Saturday, September 20, 2014

THE WALL by H.G. Adler

ONE   Of late I have been reading an advance copy of THE WALL by H. G. Adler.

TWO    I had looked into the two previous books by Adler that had been translated: THE JOURNEY and PANORAMA.  However the what-ever-it-is that gets a person to actually read a book was not there.  THE WALL has been different.
  
THREE   There is no way to read THE WALL quickly and that of course is what is always demanded and while I asked to review the book for the Los Angeles Times--- where I had reviewed over a hundred books over the years--- I have not heard from the editor.  

FOUR    THE WALL is to be published by Random House in December, an appropriately dead and proper time for a book that as I am reading makes me think of books I have had the privilege of reading and reviewing: THE SAVAGE DETECTIVES by Roberto Bolano, THE EMIGRANTS by W. G. Sebald, EXTINCTION by Thomas Bernhard, A BOOK OF MEMORIES by Peter Nadas, and FIASCO by Imre Kertesz.

FIVE    I was prepared to read these books by having read among what are now classic authors and thinkers:  Max Stirner, James Thomson BV, Julian Green, Ivan Turgenev, Ernst Junger, E.M. Cioran, Louis Ferdinand Celine, Robert Pinget, Jack Kerouac, Nina Berberova... all such lists are just that: lists.

SIX    Here is a passage from THE WALL

 The wall before me has never disappeared; I have known it for many years, not knowing when it first sprang up, though I didn't always see it.  Only when I peer forward intently and want to believe that I exist do I see it.  Otherwise it does not appear to exist; for hours, often for days, even many weeks on end, I do not notice it...
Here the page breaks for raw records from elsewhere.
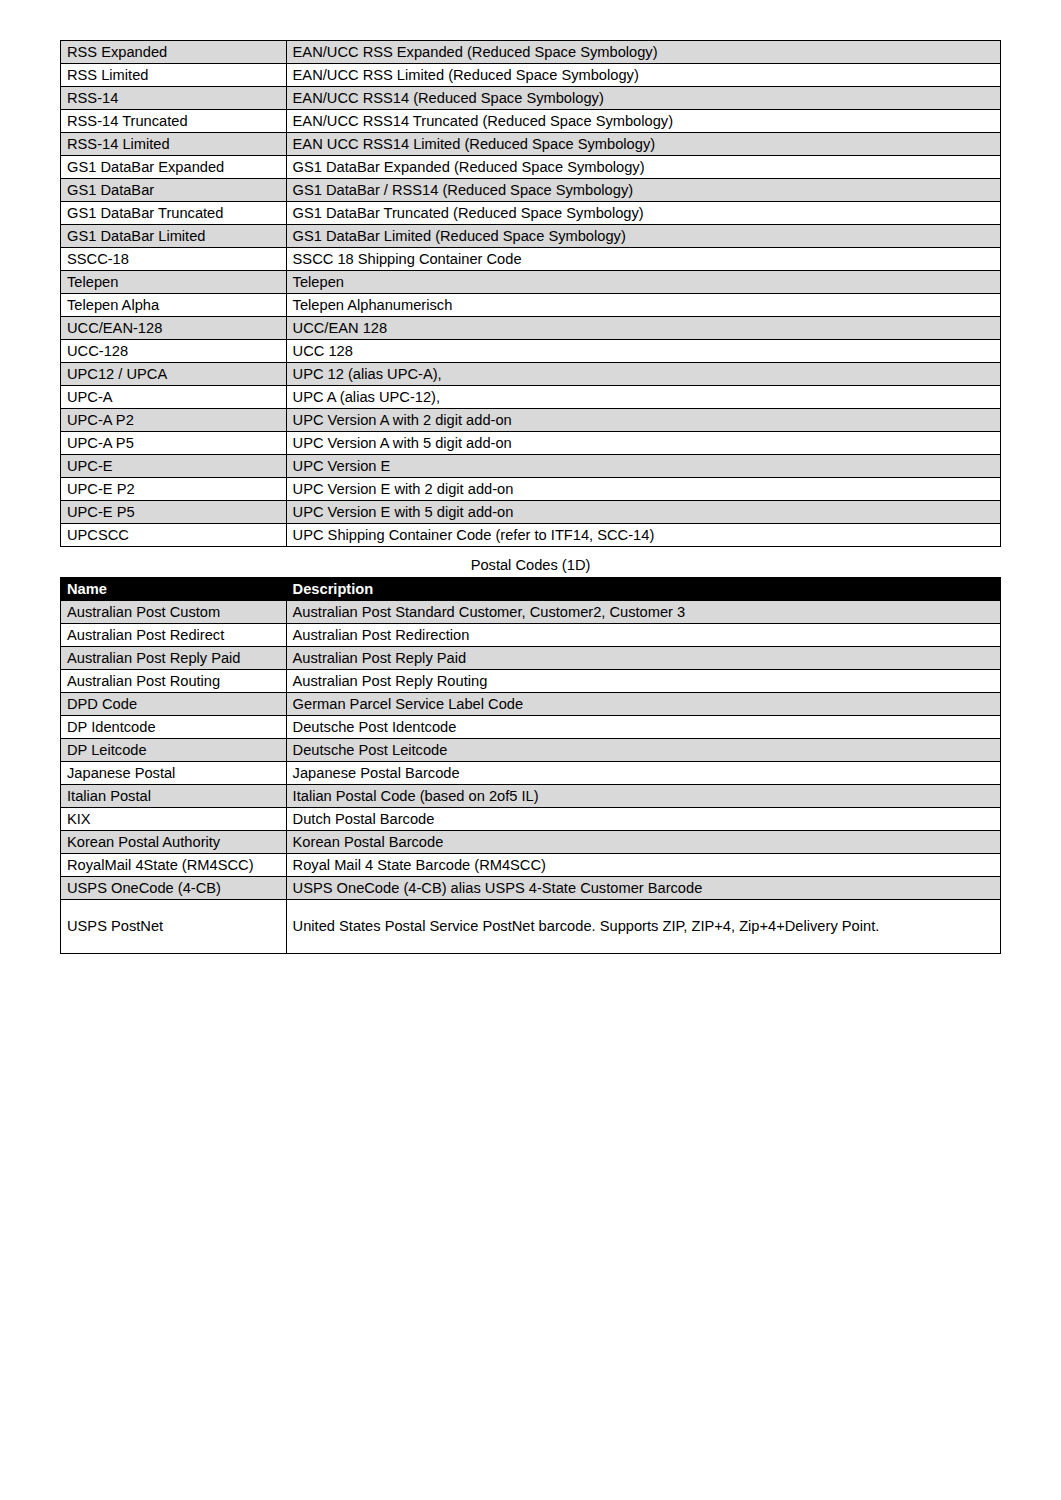| RSS Expanded | EAN/UCC RSS Expanded (Reduced Space Symbology) |
| RSS Limited | EAN/UCC RSS Limited (Reduced Space Symbology) |
| RSS-14 | EAN/UCC RSS14 (Reduced Space Symbology) |
| RSS-14 Truncated | EAN/UCC RSS14 Truncated (Reduced Space Symbology) |
| RSS-14 Limited | EAN UCC RSS14 Limited (Reduced Space Symbology) |
| GS1 DataBar Expanded | GS1 DataBar Expanded (Reduced Space Symbology) |
| GS1 DataBar | GS1 DataBar / RSS14 (Reduced Space Symbology) |
| GS1 DataBar Truncated | GS1 DataBar Truncated (Reduced Space Symbology) |
| GS1 DataBar Limited | GS1 DataBar Limited (Reduced Space Symbology) |
| SSCC-18 | SSCC 18 Shipping Container Code |
| Telepen | Telepen |
| Telepen Alpha | Telepen Alphanumerisch |
| UCC/EAN-128 | UCC/EAN 128 |
| UCC-128 | UCC 128 |
| UPC12 / UPCA | UPC 12 (alias UPC-A), |
| UPC-A | UPC A (alias UPC-12), |
| UPC-A P2 | UPC Version A with 2 digit add-on |
| UPC-A P5 | UPC Version A with 5 digit add-on |
| UPC-E | UPC Version E |
| UPC-E P2 | UPC Version E with 2 digit add-on |
| UPC-E P5 | UPC Version E with 5 digit add-on |
| UPCSCC | UPC Shipping Container Code (refer to ITF14, SCC-14) |
Postal Codes (1D)
| Name | Description |
| --- | --- |
| Australian Post Custom | Australian Post Standard Customer, Customer2, Customer 3 |
| Australian Post Redirect | Australian Post Redirection |
| Australian Post Reply Paid | Australian Post Reply Paid |
| Australian Post Routing | Australian Post Reply Routing |
| DPD Code | German Parcel Service Label Code |
| DP Identcode | Deutsche Post Identcode |
| DP Leitcode | Deutsche Post Leitcode |
| Japanese Postal | Japanese Postal Barcode |
| Italian Postal | Italian Postal Code (based on 2of5 IL) |
| KIX | Dutch Postal Barcode |
| Korean Postal Authority | Korean Postal Barcode |
| RoyalMail 4State (RM4SCC) | Royal Mail 4 State Barcode (RM4SCC) |
| USPS OneCode (4-CB) | USPS OneCode (4-CB) alias USPS 4-State Customer Barcode |
| USPS PostNet | United States Postal Service PostNet barcode. Supports ZIP, ZIP+4, Zip+4+Delivery Point. |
SEVEN      THE STORY:  Arthur is happily married with two children and living in what seems to be London.  He has survived both the Nazi attempt to murder him and the Communist aftermath...

EIGHT     As far as I can tell, as a reader of THE WALL,  I live only in the time of the passage of the pages...  those mythical places: past, present and future are always present on every page but sometimes there is a hint of something that might be called a back and forth momentarily in time...

NINE     672 pages.

TEN       A last quote in which Arthur talks of his wife, the who she is to him:

It's unimaginable to me what would remain of Arthur Landau without Joanna, because I have ceased to exist, called it quits, am completely spent, the vestige of a memory of who I no longer am, maybe even a message from nowhere, someone who can never find his footing, never land in one place.  Other people are just as dubious...

ELEVEN     I have not mentioned the names of the camps that Adler endured as I was wondering if we have gotten to a point where we can read say the books of Adler, of Imre Kertesz, of Abram Tertz, Aleksandr Solzhenitsyn without mentioning this experience?

TWELVE    I probably should have been talking about Hermann Broch and Elias Canetti and Hermann Langbein but I have already indicted and convicted myself with the previously mentioned books and authors.